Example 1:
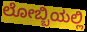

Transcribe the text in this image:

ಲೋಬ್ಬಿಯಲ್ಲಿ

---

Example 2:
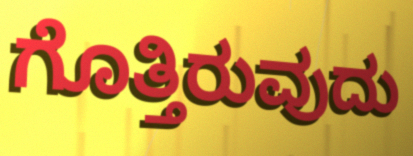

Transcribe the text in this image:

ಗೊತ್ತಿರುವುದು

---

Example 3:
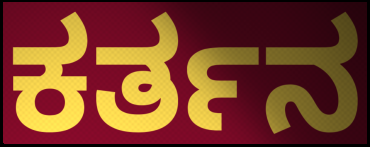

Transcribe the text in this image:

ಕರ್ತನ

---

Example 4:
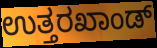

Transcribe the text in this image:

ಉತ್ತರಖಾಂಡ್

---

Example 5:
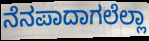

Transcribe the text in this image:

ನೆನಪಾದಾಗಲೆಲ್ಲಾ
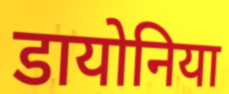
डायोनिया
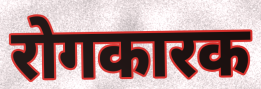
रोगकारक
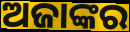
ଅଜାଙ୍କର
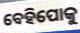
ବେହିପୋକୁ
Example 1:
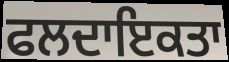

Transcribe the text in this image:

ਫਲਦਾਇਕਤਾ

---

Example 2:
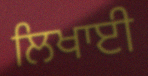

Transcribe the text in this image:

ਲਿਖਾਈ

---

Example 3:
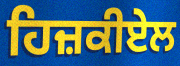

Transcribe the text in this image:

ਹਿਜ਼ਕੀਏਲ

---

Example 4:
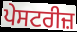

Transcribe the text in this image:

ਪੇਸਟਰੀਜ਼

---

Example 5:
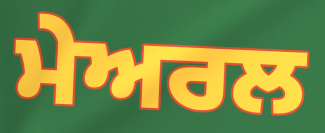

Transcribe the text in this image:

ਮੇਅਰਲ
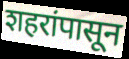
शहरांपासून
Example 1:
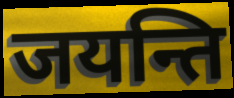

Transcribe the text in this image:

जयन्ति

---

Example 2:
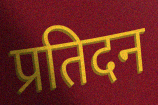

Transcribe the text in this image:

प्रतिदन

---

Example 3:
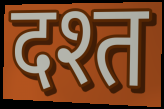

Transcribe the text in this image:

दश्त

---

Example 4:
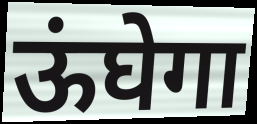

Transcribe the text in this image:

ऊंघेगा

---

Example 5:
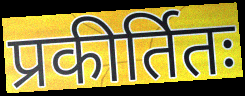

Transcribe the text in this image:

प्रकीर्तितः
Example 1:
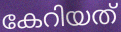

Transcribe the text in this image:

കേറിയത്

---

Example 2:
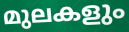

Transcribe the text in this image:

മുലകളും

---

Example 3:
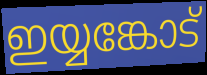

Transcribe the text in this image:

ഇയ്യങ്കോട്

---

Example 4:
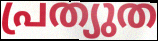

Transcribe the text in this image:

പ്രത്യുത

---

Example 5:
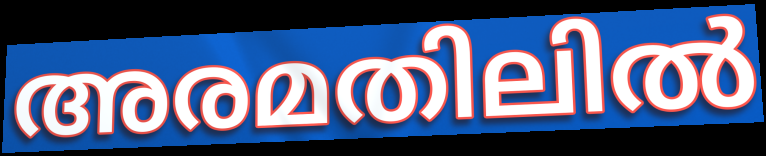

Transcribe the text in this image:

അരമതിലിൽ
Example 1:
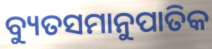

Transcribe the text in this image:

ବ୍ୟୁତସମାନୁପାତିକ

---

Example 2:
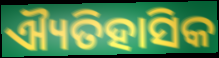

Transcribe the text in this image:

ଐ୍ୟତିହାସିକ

» **Directions for this task**: Set down the entries above exactly; no pictures belong in the copy.

» **Your response**:
Example 1:

Transcribe the text in this image:

ಲೋಬ್ಬಿಯಲ್ಲಿ

---

Example 2:

Transcribe the text in this image:

ಗೊತ್ತಿರುವುದು

---

Example 3:

Transcribe the text in this image:

ಕರ್ತನ

---

Example 4:

Transcribe the text in this image:

ಉತ್ತರಖಾಂಡ್

---

Example 5:

Transcribe the text in this image:

ನೆನಪಾದಾಗಲೆಲ್ಲಾ
डायोनिया
रोगकारक
ଅଜାଙ୍କର
ବେହିପୋକୁ
Example 1:

Transcribe the text in this image:

ਫਲਦਾਇਕਤਾ

---

Example 2:

Transcribe the text in this image:

ਲਿਖਾਈ

---

Example 3:

Transcribe the text in this image:

ਹਿਜ਼ਕੀਏਲ

---

Example 4:

Transcribe the text in this image:

ਪੇਸਟਰੀਜ਼

---

Example 5:

Transcribe the text in this image:

ਮੇਅਰਲ
शहरांपासून
Example 1:

Transcribe the text in this image:

जयन्ति

---

Example 2:

Transcribe the text in this image:

प्रतिदन

---

Example 3:

Transcribe the text in this image:

दश्त

---

Example 4:

Transcribe the text in this image:

ऊंघेगा

---

Example 5:

Transcribe the text in this image:

प्रकीर्तितः
Example 1:

Transcribe the text in this image:

കേറിയത്

---

Example 2:

Transcribe the text in this image:

മുലകളും

---

Example 3:

Transcribe the text in this image:

ഇയ്യങ്കോട്

---

Example 4:

Transcribe the text in this image:

പ്രത്യുത

---

Example 5:

Transcribe the text in this image:

അരമതിലിൽ
Example 1:

Transcribe the text in this image:

ବ୍ୟୁତସମାନୁପାତିକ

---

Example 2:

Transcribe the text in this image:

ଐ୍ୟତିହାସିକ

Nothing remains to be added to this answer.